Every line of the records that holds the word "joined" should be copied out.

(Stored data)
——

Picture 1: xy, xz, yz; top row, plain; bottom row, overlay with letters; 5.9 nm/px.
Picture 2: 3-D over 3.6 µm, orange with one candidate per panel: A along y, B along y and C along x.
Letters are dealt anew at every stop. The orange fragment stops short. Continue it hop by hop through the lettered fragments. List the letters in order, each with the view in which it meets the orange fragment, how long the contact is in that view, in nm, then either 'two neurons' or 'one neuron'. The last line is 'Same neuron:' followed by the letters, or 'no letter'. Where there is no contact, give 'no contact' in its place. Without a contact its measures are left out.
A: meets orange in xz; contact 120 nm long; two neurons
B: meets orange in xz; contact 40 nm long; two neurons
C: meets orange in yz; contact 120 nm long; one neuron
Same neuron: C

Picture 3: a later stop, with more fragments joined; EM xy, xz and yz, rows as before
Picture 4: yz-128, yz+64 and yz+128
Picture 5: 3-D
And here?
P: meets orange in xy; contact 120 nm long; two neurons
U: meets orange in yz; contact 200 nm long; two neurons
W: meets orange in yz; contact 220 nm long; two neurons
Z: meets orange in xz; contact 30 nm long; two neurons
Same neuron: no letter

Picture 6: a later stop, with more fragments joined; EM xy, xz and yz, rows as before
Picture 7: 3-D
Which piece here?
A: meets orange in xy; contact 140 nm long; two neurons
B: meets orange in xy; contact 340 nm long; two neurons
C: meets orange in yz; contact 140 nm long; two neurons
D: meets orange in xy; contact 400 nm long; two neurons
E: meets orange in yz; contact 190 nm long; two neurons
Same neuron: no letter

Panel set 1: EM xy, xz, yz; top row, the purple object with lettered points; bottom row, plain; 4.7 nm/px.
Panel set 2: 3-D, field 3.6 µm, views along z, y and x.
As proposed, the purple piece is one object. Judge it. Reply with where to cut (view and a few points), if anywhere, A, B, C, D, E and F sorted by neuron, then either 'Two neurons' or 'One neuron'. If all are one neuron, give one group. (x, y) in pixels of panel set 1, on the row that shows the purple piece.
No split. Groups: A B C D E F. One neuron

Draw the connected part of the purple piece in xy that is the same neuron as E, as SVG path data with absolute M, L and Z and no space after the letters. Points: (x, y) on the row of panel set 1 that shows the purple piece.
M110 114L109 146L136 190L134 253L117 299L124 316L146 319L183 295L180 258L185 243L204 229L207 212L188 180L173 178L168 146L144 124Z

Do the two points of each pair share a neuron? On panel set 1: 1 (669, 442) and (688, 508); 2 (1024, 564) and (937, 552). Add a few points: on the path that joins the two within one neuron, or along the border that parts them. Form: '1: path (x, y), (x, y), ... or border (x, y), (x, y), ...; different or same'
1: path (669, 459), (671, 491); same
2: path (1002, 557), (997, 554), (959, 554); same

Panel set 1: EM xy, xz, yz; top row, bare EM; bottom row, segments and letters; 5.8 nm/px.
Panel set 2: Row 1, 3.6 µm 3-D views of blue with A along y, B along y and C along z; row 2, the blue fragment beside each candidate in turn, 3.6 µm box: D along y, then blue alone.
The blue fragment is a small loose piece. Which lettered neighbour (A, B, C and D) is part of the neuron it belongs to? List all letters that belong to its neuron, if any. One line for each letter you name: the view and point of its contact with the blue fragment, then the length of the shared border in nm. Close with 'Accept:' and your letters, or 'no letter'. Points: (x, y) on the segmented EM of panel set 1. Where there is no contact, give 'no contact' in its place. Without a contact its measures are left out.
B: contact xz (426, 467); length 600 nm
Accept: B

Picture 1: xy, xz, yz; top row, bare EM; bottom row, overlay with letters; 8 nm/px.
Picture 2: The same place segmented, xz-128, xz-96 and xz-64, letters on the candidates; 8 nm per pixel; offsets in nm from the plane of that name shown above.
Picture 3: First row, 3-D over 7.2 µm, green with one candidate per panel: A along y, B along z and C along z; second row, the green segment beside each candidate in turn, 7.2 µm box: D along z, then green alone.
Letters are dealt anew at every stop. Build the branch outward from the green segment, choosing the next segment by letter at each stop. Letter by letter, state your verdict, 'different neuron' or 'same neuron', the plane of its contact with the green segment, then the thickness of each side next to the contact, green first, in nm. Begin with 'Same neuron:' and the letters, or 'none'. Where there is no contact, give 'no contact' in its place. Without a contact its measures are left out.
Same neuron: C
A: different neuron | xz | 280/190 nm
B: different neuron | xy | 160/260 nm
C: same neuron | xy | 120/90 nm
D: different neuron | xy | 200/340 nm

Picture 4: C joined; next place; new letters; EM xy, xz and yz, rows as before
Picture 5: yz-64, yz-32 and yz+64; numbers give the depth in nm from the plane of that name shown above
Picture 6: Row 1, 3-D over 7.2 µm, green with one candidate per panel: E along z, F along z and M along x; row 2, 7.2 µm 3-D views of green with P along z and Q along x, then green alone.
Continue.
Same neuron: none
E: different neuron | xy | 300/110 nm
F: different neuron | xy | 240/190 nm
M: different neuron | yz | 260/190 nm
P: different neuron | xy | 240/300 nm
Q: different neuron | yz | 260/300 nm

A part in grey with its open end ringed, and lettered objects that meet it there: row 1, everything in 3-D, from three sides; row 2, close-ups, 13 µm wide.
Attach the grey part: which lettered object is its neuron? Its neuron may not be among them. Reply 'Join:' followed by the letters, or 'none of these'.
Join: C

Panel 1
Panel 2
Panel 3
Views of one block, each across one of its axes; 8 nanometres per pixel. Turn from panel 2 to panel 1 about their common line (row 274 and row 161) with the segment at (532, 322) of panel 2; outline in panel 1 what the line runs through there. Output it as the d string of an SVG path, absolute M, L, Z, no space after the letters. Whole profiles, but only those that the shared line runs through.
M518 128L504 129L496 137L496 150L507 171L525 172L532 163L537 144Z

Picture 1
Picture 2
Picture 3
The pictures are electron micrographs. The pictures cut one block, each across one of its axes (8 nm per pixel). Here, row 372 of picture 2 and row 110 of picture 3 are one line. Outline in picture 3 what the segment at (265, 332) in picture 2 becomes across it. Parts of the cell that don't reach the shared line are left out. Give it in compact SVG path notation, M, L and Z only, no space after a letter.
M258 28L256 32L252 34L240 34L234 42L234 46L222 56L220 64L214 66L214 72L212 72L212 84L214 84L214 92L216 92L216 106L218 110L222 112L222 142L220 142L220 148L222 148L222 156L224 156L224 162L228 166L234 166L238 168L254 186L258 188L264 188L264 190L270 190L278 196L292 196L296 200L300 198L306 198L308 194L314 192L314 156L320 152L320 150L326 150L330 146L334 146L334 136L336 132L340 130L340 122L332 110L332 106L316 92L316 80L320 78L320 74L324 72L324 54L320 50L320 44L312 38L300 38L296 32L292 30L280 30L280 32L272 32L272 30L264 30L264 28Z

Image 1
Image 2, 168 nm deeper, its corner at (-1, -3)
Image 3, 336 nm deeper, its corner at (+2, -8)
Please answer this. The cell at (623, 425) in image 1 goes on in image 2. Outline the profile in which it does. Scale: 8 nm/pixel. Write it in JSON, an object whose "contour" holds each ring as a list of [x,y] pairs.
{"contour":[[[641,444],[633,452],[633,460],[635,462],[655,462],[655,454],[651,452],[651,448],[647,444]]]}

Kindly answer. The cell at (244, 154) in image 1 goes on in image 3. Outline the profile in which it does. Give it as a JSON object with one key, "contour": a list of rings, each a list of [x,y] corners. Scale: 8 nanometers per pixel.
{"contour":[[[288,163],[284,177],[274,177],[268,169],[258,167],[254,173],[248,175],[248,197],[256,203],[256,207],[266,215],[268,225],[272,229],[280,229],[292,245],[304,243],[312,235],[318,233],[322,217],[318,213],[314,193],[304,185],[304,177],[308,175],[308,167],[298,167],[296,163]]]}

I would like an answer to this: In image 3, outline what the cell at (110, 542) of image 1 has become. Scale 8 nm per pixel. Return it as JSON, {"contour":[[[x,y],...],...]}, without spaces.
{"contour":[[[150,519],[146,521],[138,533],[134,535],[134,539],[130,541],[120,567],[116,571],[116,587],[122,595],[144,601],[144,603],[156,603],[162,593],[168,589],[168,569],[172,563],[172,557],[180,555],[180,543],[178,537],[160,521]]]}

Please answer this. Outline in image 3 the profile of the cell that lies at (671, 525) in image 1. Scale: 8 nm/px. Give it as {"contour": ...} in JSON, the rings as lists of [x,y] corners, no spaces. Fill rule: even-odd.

——

Reply to the exercise:
Picture 3: a later stop, with more fragments joined; EM xy, xz and yz, rows as before
Picture 6: a later stop, with more fragments joined; EM xy, xz and yz, rows as before
Picture 4: C joined; next place; new letters; EM xy, xz and yz, rows as before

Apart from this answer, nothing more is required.